Fantômas toisa le jeune apache :

— Qui t’a prié de parler, Bébé ? Quand on a des choses inutiles à dire, on la boucle. Tiens-toi-le pour dit. Je sais ce que je dois faire. D’abord, tu vas commencer par calter d’ici, et vivement. Toi aussi le Barbu, toi de même Mort-Subite. Triples crétins que vous êtes. Vous ignorez donc que la police est sur vos traces en ce moment, et que si vous ne vous éparpillez pas au plus tôt, elle va, en un facile coup de filet, mettre à l’ombre tous les agresseurs du marchand de cochons. Défilez-vous aux cinq cents diables et sans perdre une minute.

— Mais, hasarda Bec-de-Gaz, et la Guêpe ?

— La Guêpe ? fit Fantômas, elle est à moi et je la garde. Maintenant, il faut deux d’entre vous pour m’aider. Toi, Bec-de-Gaz, et toi, Œil-de-Bœuf. Vous allez rester là dans le voisinage. Surveillez les approches de la police. Vous savez siffler, ne manquez pas de le faire si les circonstances l’exigent. Quant à la Guêpe, elle va soigner le Bedeau. Dans une heure le malade sera sauvé ou mort, dans une heure, avec l’aide de Bec-de-Gaz et Œil-de-Bœuf, moi, Fantômas, j’emmènerai la Guêpe, et je vous jure, les copains, que vous serez satisfaits lorsque vous saurez ce qui lui arrive. Allez.

23 – LE REPAIRE

À sept heures du matin, dans la tiédeur de son lit, Juve qui avait commencé à dépouiller ses journaux et, naturellement, sursauté en lisant un premier reportage fait à la hâte et peu explicite relatif au meurtre du malheureux Célestin Labourette, meurtre inexpliqué, inexplicable, affirmait le journal, mais qui, cependant, entraînerait certainement d’importantes arrestations dans le monde de la pègre, car la police prévenue avait pu arriver à temps et arrêter un des auteurs du forfait.
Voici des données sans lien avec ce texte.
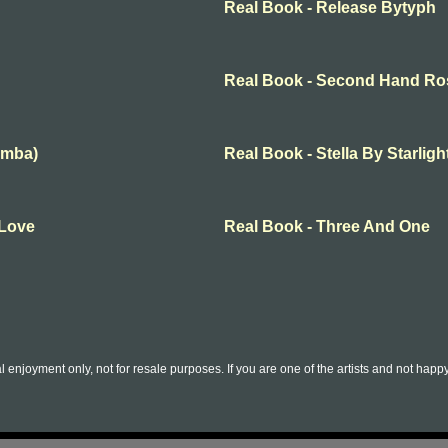
Real Book - Release Bytyph
Real Book - Second Hand Ro
amba)
Real Book - Stella By Starligh
 Love
Real Book - Three And One
l enjoyment only, not for resale purposes. If you are one of the artists and not hap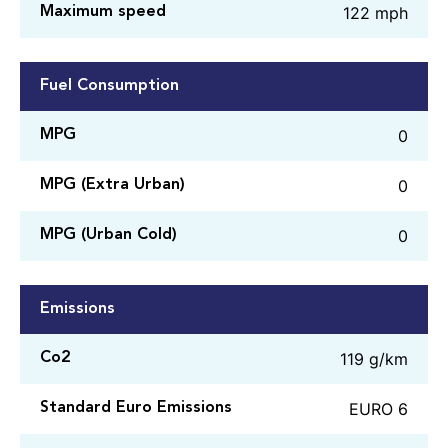
122 mph
Maximum speed
Fuel Consumption
0
MPG
0
MPG (Extra Urban)
0
MPG (Urban Cold)
Emissions
119 g/km
Co2
EURO 6
Standard Euro Emissions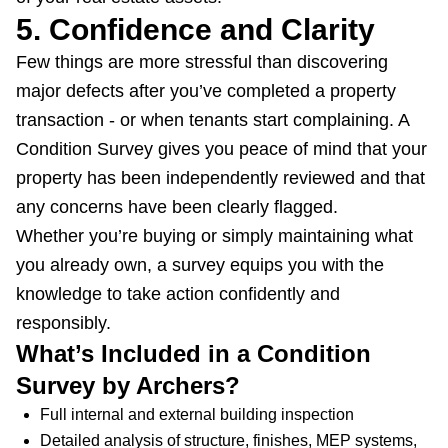
5. Confidence and Clarity
Few things are more stressful than discovering
major defects after you’ve completed a property
transaction - or when tenants start complaining. A
Condition Survey gives you peace of mind that your
property has been independently reviewed and that
any concerns have been clearly flagged.
Whether you’re buying or simply maintaining what
you already own, a survey equips you with the
knowledge to take action confidently and
responsibly.
What’s Included in a Condition
Survey by Archers?
Full internal and external building inspection
Detailed analysis of structure, finishes, MEP systems,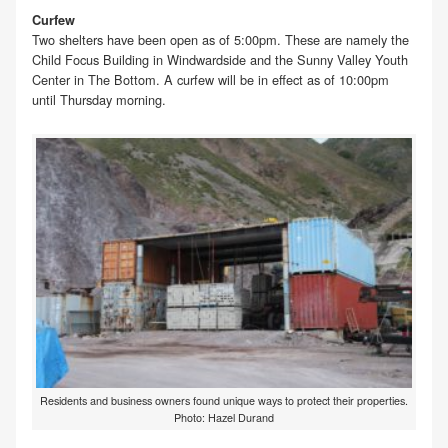
Curfew
Two shelters have been open as of 5:00pm. These are namely the
Child Focus Building in Windwardside and the Sunny Valley Youth
Center in The Bottom. A curfew will be in effect as of 10:00pm
until Thursday morning.
Residents and business owners found unique ways to protect their properties.
Photo: Hazel Durand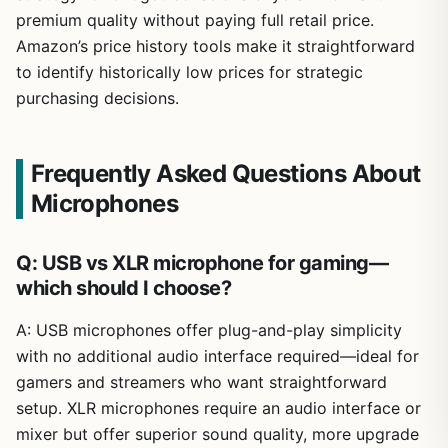
premium quality without paying full retail price.
Amazon’s price history tools make it straightforward
to identify historically low prices for strategic
purchasing decisions.
Frequently Asked Questions About
Microphones
Q: USB vs XLR microphone for gaming—
which should I choose?
A: USB microphones offer plug-and-play simplicity
with no additional audio interface required—ideal for
gamers and streamers who want straightforward
setup. XLR microphones require an audio interface or
mixer but offer superior sound quality, more upgrade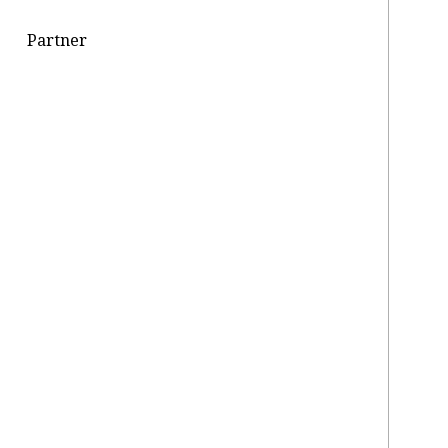
Partner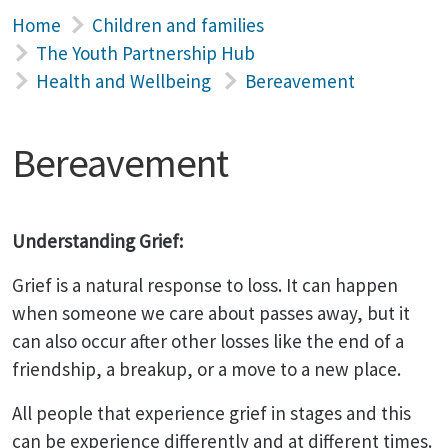
Home
Children and families
The Youth Partnership Hub
Health and Wellbeing
Bereavement
Bereavement
Understanding Grief:
Grief is a natural response to loss. It can happen
when someone we care about passes away, but it
can also occur after other losses like the end of a
friendship, a breakup, or a move to a new place.
All people that experience grief in stages and this
can be experience differently and at different times.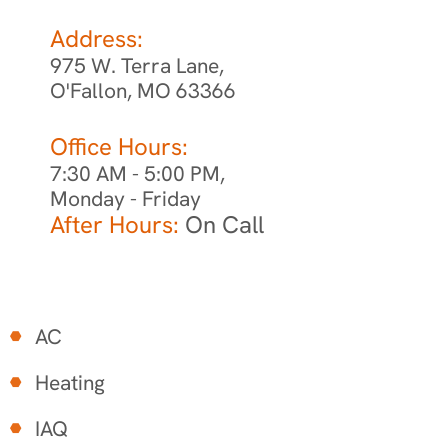
Address:
975 W. Terra Lane,
O'Fallon, MO 63366
Office Hours:
7:30 AM - 5:00 PM,
Monday - Friday
After Hours:
On Call
AC
Heating
IAQ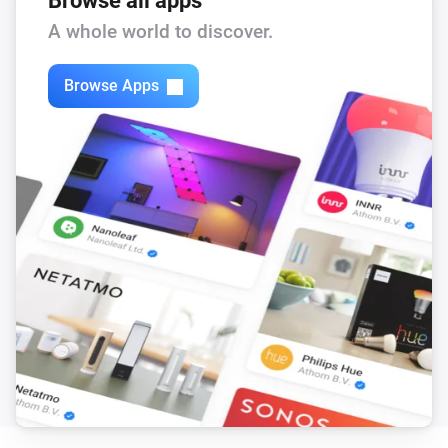
Browse all apps
Feed-In Power changed
A whole world to discover.
Solax Modbus (G3)
Browse Apps
Load Power changed
Solax Modbus (G3)
Manual Mode changed
Solax Modbus (G3)
Run Mode changed
Solax Modbus (G3)
Use Mode changed
Solax Modbus (G3)
Run mode changed to
...
Solax Modbus (G3)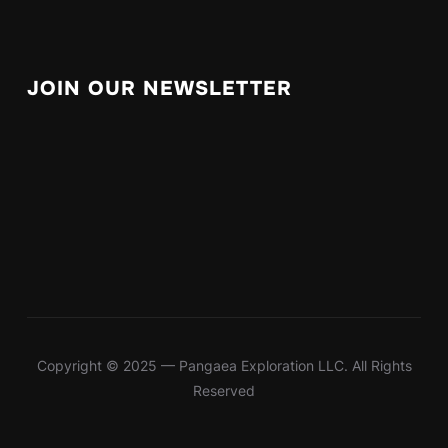
JOIN OUR NEWSLETTER
Copyright © 2025 — Pangaea Exploration LLC. All Rights
Reserved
Juve était encore en train de lire les détails du tragique récit lorsqu’au pied de son lit le téléphone se mit à carillonner. Il bondit sur l’appareil : c’était M. Havard qui appelait à l’aide le roi des policiers et le chargeait d’aller éclaircir ce que l’on appelait déjà « la tragique affaire des Lilas ».

— Je ne suis pas renseigné du tout, dit M. Havard, tout ce que je sais, c’est qu’il y a un meurtre et que l’on a arrêté quelqu’un. Allez donc voir de quoi il s’agit, Juve. Décidément le drame court la rue. Il faut en finir. Il faut, pour satisfaire l’opinion, que nous arrivions au moins à éclaircir l’un de ces mystères.